The set of all fixed points of a continuous function is an interval The function $f:\mathbb{R}\rightarrow \mathbb{R}$ is said to have property
(P) if
$$
\text{(P) }f\text{ is continuous and }2f\left( f\left( x\right) \right)
=3f\left( x\right) -x,\text{ }\forall x\in \mathbb{R}\text{.}
$$
I want to prove that if $f$ has (P), then the set of all fixed points of $f$,
$$
M=\left\{ x\in \mathbb{R}\text{, }f\left( x\right) =x\right\}
$$
is a non-empty interval.
Denote $f^{n}:=\underset{n\text{ times }f}{\underbrace{f\circ ...\circ f}},$ $\forall n\geq 2,$ $f^{1}:=f.$ Since (P) one deduces inductively that $f$
fulfills the second-order recurrence
$$
2f^{n+2}\left( x\right) -3f^{n+1}\left( x\right) +f^{n}\left( x\right) =0,%
\text{ }\forall x\in \mathbb{R},\text{ }\forall n\geq 1.
$$
The characteristic equation
$$
2r^{2}-3r+1=0
$$
gives the roots
$$
r_{1}=1\text{, }r_{2}=\frac{1}{2}.
$$
Hence,
$$
f^{n}\left( x\right) =a\left( x\right) +\frac{b\left( x\right) }{2^{n}},%
\text{ }\forall x\in \mathbb{R}\text{, }\forall n\geq 1,
$$
where
$$
b\left( x\right) =-a\left( x\right) +x.
$$
I don't know how to determine from now on the function $a\left( x\right) .$
I also want to find all functions having (P). Any help would be really appreciated.

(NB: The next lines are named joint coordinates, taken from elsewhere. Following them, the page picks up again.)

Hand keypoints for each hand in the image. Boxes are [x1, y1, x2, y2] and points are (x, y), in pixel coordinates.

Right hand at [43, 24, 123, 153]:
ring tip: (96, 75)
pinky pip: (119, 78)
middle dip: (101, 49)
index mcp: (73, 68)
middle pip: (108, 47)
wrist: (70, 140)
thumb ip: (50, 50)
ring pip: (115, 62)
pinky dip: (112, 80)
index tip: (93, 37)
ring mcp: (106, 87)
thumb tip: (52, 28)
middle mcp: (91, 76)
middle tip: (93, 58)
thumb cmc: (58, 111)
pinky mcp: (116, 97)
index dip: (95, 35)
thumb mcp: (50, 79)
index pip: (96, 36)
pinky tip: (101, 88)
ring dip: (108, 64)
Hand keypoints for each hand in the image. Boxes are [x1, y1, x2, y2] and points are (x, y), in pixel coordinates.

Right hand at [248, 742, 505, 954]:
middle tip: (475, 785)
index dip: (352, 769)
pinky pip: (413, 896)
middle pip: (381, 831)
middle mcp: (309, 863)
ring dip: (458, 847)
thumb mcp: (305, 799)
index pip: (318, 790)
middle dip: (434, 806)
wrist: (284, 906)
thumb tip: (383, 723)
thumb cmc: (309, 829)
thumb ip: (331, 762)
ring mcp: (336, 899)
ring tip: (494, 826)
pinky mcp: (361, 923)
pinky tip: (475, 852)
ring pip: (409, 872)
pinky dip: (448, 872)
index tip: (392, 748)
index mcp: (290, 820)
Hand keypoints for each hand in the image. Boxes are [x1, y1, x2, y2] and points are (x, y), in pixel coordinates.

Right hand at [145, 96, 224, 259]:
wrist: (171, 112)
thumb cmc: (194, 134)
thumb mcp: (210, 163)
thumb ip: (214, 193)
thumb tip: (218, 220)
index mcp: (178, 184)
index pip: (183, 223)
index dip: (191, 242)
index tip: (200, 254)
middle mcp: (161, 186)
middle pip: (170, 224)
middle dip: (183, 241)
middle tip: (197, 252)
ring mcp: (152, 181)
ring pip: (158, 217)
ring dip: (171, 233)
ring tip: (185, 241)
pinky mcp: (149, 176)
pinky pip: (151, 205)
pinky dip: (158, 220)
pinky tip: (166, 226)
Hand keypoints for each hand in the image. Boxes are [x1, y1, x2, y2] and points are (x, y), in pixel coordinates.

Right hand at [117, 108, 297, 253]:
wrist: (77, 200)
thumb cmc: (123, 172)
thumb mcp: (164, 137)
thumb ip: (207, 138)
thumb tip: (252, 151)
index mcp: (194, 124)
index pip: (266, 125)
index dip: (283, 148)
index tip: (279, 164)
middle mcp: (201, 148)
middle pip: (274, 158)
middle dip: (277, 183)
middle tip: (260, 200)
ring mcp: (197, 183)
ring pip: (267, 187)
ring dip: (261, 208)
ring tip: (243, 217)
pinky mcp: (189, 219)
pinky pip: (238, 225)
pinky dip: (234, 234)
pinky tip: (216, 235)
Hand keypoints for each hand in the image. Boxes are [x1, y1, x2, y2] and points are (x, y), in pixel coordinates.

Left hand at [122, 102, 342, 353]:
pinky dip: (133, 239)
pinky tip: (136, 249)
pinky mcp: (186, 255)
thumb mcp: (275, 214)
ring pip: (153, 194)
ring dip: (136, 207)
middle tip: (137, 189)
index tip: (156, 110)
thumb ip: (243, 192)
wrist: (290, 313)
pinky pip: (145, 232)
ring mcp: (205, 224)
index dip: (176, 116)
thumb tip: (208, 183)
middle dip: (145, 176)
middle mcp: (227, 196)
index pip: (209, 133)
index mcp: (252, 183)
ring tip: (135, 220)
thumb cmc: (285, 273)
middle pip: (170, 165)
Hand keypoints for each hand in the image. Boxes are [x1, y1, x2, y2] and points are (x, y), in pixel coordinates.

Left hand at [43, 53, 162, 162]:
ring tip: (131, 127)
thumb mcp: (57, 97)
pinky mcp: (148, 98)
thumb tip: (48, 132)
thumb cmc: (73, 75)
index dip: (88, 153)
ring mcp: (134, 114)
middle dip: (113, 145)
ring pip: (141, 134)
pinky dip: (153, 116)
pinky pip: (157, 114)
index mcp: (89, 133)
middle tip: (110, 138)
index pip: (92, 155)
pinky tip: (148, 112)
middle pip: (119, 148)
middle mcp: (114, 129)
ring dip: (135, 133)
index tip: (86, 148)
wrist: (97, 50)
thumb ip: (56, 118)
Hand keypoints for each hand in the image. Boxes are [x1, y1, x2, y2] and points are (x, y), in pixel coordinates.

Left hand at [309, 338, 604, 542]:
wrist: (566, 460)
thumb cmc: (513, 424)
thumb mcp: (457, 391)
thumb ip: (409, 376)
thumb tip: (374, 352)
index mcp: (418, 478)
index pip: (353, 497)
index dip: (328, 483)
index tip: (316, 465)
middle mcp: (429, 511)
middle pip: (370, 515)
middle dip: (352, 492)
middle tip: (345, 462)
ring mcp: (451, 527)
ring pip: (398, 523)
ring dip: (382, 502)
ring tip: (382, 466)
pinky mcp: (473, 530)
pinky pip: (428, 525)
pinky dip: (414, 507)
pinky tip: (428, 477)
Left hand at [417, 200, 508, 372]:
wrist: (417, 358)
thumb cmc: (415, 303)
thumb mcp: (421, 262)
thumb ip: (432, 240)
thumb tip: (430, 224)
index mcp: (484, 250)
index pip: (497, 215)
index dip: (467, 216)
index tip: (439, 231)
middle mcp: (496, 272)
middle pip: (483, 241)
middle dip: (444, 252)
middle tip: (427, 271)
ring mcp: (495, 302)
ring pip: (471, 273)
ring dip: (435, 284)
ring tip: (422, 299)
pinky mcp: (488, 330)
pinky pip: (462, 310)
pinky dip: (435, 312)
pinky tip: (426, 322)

 A: Take any $a_0$. Define $a_1=f(a_0)$, $a_2=f(a_1)$, etc. Then
$$
f(a_{n+1})-a_{n+1}=f(f(a_{n}))-f(a_{n})=\frac 12 (f(a_n)-a_n).
$$
Thus
$$
f(a_n)-a_n=\frac{1}{2^n}(f(a_0)-a_0).
$$
Then
$$
a_{N+1}-a_0=
\sum_{n=0}^N a_{n+1}-a_n=\sum_{n=0}^N f(a_{n})-a_n=\sum_{n=0}^N \frac{1}{2^n}(f(a_0)-a_0)$$
Let $N\to\infty$, we see $a_{N+1}-a_0\to 2(f(a_0)-a_0)$. That is,
$$
a_N\to c=a_0+2[f(a_0)-a_0].
$$
But
$$f(c)=f(\lim a_N)=\lim f(a_N)=\lim a_{N+1}=c,$$
the second equal sign used $f$ being continuous.
So we get a fixed point.
If $f$ has at least two fixed points, assume the fixed point set is not an interval. Then  there exists an interval $[a, b]$ so that $f(a)=a$, $f(b)=b$ but $f(x)\neq x$ for $x\in (a, b)$. First assume $f(x)>x$ for $x\in (a, b)$. Take $a_0>a$ sufficiently close to
$a$, so $f(a_0)-a_0$ is very small. Thus we get a fixed point $c=a_0+2[f(a_0)-a_0]$ that is very close to $a_0$, but bigger than $a_0$ and therefore inside $(a, b)$. Contradiction. If $f(x)<x$ for $x\in (a, b)$ we can choose $a_0<b$ very close to $b$ and similarly get a contradiction.
For classification, one can check
$$
f=\left\{
\begin{array}{lllll}
\frac x2+\frac a2 & \ \ \ \ \text{ if } x<a \\
x & \ \ \ \ \text{ if } a\leq x\leq b \\
\frac x2+\frac b2 & \ \ \ \ \text{ if } x>b \\
\end{array}\right.
$$
Here $a\leq b$ are arbitrary. Sketch of proof: We see if $f(t)>t$ then there is a fixed point bigger than $t$; so after the fixed point interval $[a, b]$ we must have $f(t)<t$; similarly before the fixed point interval $[a, b]$ we must have $f(t)>t$. Observe if $x=a_0$ is not a fixed point, then all $a_n$ is not a fixed point, and if $f(a_0)>a_0$, then all $a_n$ satisfies
$f(a_n)>a_0$. Similar for $<$. So for $a_0$ before the fixed point interval, it must be $a_n\to a$, i.e.
$$
c=a_0+2[f(a_0)-a_0] \text{ must equal to } \,\, a
$$
This implied $f(a_0)=\frac{a_0}{2}+\frac a2$.